(EXERCISE REQUIREMENTS): Repeat every one of the following rows word for word.

+ + + + + + +

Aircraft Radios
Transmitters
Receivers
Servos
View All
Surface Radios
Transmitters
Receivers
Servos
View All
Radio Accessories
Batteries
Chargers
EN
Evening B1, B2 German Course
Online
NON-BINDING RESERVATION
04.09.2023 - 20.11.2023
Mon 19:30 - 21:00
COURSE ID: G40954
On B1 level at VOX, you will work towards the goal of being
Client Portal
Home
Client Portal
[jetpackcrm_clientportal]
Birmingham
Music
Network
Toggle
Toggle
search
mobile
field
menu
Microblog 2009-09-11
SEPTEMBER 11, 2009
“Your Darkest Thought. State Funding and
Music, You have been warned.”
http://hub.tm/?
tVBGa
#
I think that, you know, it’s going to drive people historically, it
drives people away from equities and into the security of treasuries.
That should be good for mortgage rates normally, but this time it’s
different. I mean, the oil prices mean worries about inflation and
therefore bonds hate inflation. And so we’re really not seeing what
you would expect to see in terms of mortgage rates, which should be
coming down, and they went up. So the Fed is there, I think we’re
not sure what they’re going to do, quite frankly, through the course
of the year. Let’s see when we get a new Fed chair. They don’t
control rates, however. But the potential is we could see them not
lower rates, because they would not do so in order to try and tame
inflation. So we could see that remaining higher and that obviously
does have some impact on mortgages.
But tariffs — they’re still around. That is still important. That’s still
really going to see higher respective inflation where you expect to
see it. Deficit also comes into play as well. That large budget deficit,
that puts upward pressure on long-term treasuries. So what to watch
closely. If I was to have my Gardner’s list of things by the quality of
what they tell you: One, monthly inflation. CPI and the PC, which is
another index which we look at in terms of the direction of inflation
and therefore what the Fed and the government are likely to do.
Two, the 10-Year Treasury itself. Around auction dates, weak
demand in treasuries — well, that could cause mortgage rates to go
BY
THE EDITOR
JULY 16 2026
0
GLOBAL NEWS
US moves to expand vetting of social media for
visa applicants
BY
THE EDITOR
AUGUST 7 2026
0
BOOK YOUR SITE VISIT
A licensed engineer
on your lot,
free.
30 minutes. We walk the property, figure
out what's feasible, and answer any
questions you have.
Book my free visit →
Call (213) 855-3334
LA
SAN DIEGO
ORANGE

+ + + + + + +

(TASK ANSWER):
Aircraft Radios
Transmitters
Receivers
Servos
View All
Surface Radios
Transmitters
Receivers
Servos
View All
Radio Accessories
Batteries
Chargers
EN
Evening B1, B2 German Course
Online
NON-BINDING RESERVATION
04.09.2023 - 20.11.2023
Mon 19:30 - 21:00
COURSE ID: G40954
On B1 level at VOX, you will work towards the goal of being
Client Portal
Home
Client Portal
[jetpackcrm_clientportal]
Birmingham
Music
Network
Toggle
Toggle
search
mobile
field
menu
Microblog 2009-09-11
SEPTEMBER 11, 2009
“Your Darkest Thought. State Funding and
Music, You have been warned.”
http://hub.tm/?
tVBGa
#
I think that, you know, it’s going to drive people historically, it
drives people away from equities and into the security of treasuries.
That should be good for mortgage rates normally, but this time it’s
different. I mean, the oil prices mean worries about inflation and
therefore bonds hate inflation. And so we’re really not seeing what
you would expect to see in terms of mortgage rates, which should be
coming down, and they went up. So the Fed is there, I think we’re
not sure what they’re going to do, quite frankly, through the course
of the year. Let’s see when we get a new Fed chair. They don’t
control rates, however. But the potential is we could see them not
lower rates, because they would not do so in order to try and tame
inflation. So we could see that remaining higher and that obviously
does have some impact on mortgages.
But tariffs — they’re still around. That is still important. That’s still
really going to see higher respective inflation where you expect to
see it. Deficit also comes into play as well. That large budget deficit,
that puts upward pressure on long-term treasuries. So what to watch
closely. If I was to have my Gardner’s list of things by the quality of
what they tell you: One, monthly inflation. CPI and the PC, which is
another index which we look at in terms of the direction of inflation
and therefore what the Fed and the government are likely to do.
Two, the 10-Year Treasury itself. Around auction dates, weak
demand in treasuries — well, that could cause mortgage rates to go
BY
THE EDITOR
JULY 16 2026
0
GLOBAL NEWS
US moves to expand vetting of social media for
visa applicants
BY
THE EDITOR
AUGUST 7 2026
0
BOOK YOUR SITE VISIT
A licensed engineer
on your lot,
free.
30 minutes. We walk the property, figure
out what's feasible, and answer any
questions you have.
Book my free visit →
Call (213) 855-3334
LA
SAN DIEGO
ORANGE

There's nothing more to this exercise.